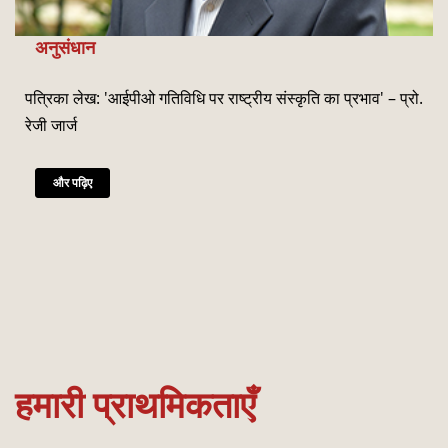
अनुसंधान
पत्रिका लेख: 'आईपीओ गतिविधि पर राष्‍ट्रीय संस्‍कृति का प्रभाव' – प्रो.
रेजी जार्ज
और पढ़िए
हमारी प्राथमिकताएँ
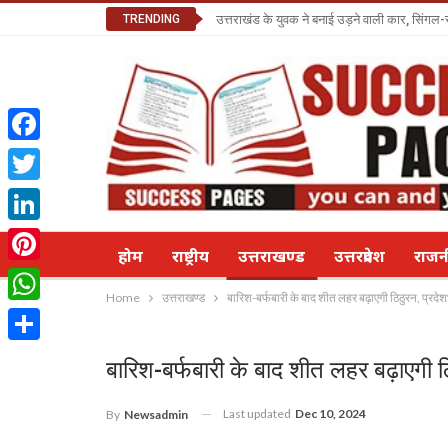
TRENDING
उत्तराखंड के युवक ने बनाई उड़ने वाली कार, सिंगल-
Facebook
Twitter
LinkedIn
होम
राष्ट्रीय
उत्तराखण्ड
उत्तरप्रदेश
राज
Pinterest
Home
उत्तराखण्ड
बारिश-बर्फबारी के बाद शीत लहर बढ़ाएगी ठिठुरन, प्रदे
WhatsApp
Share
बारिश-बर्फबारी के बाद शीत लहर बढ़ाएगी ठ
Last updated
Dec 10, 2024
By
Newsadmin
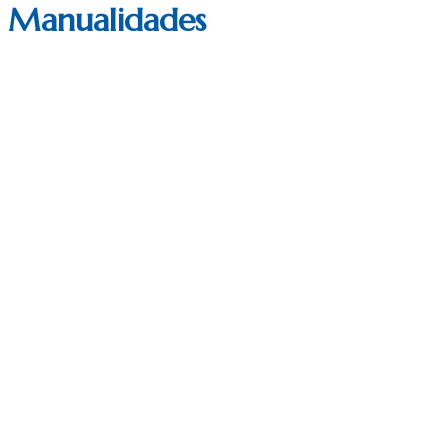
Manualidades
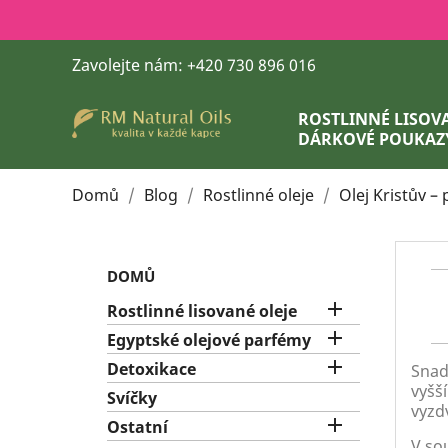
Zavolejte nám:
+420 730 896 016
ROSTLINNÉ LISOVA
DÁRKOVÉ POUKAZ
Domů
Blog
Rostlinné oleje
Olej Kristův – 
DOMŮ

Rostlinné lisované oleje

Egyptské olejové parfémy

Detoxikace
Snad 
vyšší
Svíčky
vyzd

Ostatní
V so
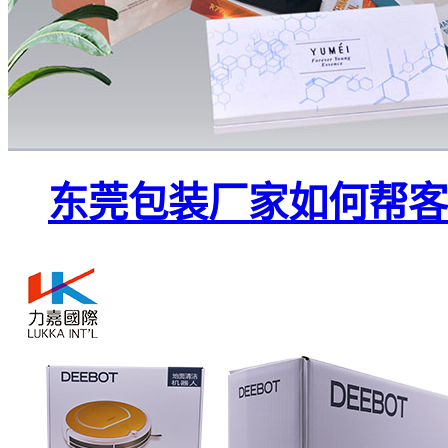
东莞包装厂家如何帮客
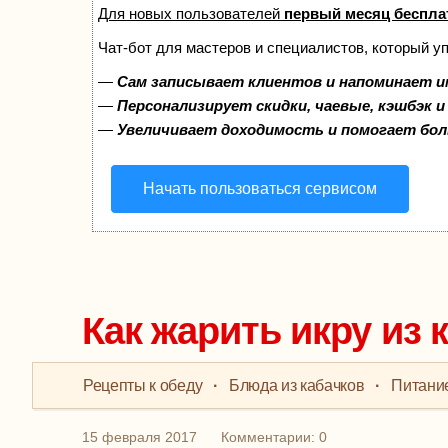
Для новых пользователей
первый месяц беспла
Чат-бот для мастеров и специалистов, который у
—
Сам записывает клиентов и напоминает и
—
Персонализирует скидки, чаевые, кэшбэк 
—
Увеличивает доходимость и помогает бо
Начать пользоваться сервисом
Как жарить икру из 
Рецепты к обеду
·
Блюда из кабачков
·
Питание
15 февраля 2017
Комментарии: 0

What the task asks.
Word for word, repeat all the data, but not its images.

Response area.
अनुसंधान
पत्रिका लेख: 'आईपीओ गतिविधि पर राष्‍ट्रीय संस्‍कृति का प्रभाव' – प्रो.
रेजी जार्ज
और पढ़िए
हमारी प्राथमिकताएँ
TRENDING
उत्तराखंड के युवक ने बनाई उड़ने वाली कार, सिंगल-
Facebook
Twitter
LinkedIn
होम
राष्ट्रीय
उत्तराखण्ड
उत्तरप्रदेश
राज
Pinterest
Home
उत्तराखण्ड
बारिश-बर्फबारी के बाद शीत लहर बढ़ाएगी ठिठुरन, प्रदे
WhatsApp
Share
बारिश-बर्फबारी के बाद शीत लहर बढ़ाएगी ठ
Last updated
Dec 10, 2024
By
Newsadmin
Manualidades
Zavolejte nám:
+420 730 896 016
ROSTLINNÉ LISOVA
DÁRKOVÉ POUKAZ
Domů
Blog
Rostlinné oleje
Olej Kristův – 
DOMŮ

Rostlinné lisované oleje

Egyptské olejové parfémy

Detoxikace
Snad 
vyšší
Svíčky
vyzd

Ostatní
V so
东莞包装厂家如何帮客
Для новых пользователей
первый месяц беспла
Чат-бот для мастеров и специалистов, который у
—
Сам записывает клиентов и напоминает и
—
Персонализирует скидки, чаевые, кэшбэк 
—
Увеличивает доходимость и помогает бо
Начать пользоваться сервисом
Как жарить икру из 
Рецепты к обеду
·
Блюда из кабачков
·
Питание
15 февраля 2017
Комментарии: 0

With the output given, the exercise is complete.